* _Records drawn from a dataset_
════════════════════

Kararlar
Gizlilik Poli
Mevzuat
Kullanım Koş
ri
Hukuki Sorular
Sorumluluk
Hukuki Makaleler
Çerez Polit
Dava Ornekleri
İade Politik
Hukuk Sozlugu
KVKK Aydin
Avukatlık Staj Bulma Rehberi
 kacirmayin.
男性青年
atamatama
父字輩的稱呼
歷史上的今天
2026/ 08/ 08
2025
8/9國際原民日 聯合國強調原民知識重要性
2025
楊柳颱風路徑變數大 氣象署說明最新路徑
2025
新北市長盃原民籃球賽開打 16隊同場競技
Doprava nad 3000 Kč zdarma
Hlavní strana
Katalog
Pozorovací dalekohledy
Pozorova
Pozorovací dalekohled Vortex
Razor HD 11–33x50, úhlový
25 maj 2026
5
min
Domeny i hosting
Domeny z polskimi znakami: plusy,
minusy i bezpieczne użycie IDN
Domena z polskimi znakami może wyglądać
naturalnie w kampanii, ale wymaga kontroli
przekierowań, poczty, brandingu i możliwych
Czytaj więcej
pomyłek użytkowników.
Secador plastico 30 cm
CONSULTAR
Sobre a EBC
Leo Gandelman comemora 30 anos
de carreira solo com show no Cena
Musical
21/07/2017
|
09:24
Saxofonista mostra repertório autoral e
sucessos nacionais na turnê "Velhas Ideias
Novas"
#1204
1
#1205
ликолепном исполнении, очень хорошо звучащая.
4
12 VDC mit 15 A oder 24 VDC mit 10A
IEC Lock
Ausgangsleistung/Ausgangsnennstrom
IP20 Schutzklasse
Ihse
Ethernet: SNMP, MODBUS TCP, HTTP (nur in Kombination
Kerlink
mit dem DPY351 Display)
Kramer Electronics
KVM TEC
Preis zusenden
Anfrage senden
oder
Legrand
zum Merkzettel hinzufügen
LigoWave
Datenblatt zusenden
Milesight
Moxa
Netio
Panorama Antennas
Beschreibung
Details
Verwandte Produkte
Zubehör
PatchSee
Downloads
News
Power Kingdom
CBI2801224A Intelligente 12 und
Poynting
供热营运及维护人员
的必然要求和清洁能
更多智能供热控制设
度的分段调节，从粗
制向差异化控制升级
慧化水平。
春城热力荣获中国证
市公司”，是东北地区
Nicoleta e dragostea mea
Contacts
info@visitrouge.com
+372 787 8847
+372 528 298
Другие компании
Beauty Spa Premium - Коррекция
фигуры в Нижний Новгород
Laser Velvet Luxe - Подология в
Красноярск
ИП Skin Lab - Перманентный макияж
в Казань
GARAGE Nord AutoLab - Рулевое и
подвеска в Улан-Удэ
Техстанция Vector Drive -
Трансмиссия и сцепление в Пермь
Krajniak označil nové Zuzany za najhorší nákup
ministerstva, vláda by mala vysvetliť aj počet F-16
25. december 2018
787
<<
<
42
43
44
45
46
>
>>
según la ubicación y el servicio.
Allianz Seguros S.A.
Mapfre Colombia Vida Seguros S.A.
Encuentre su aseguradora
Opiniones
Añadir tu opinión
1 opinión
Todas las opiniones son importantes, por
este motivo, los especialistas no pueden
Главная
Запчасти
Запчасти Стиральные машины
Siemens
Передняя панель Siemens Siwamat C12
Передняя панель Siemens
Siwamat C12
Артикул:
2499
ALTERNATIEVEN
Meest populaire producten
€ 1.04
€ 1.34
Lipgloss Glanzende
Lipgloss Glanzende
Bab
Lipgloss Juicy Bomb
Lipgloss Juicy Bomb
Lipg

════════════════════

* _Task to carry out_
Reproduce each line of the data containing the word "Запчасти".

* _Exercise answer_
Запчасти
Запчасти Стиральные машины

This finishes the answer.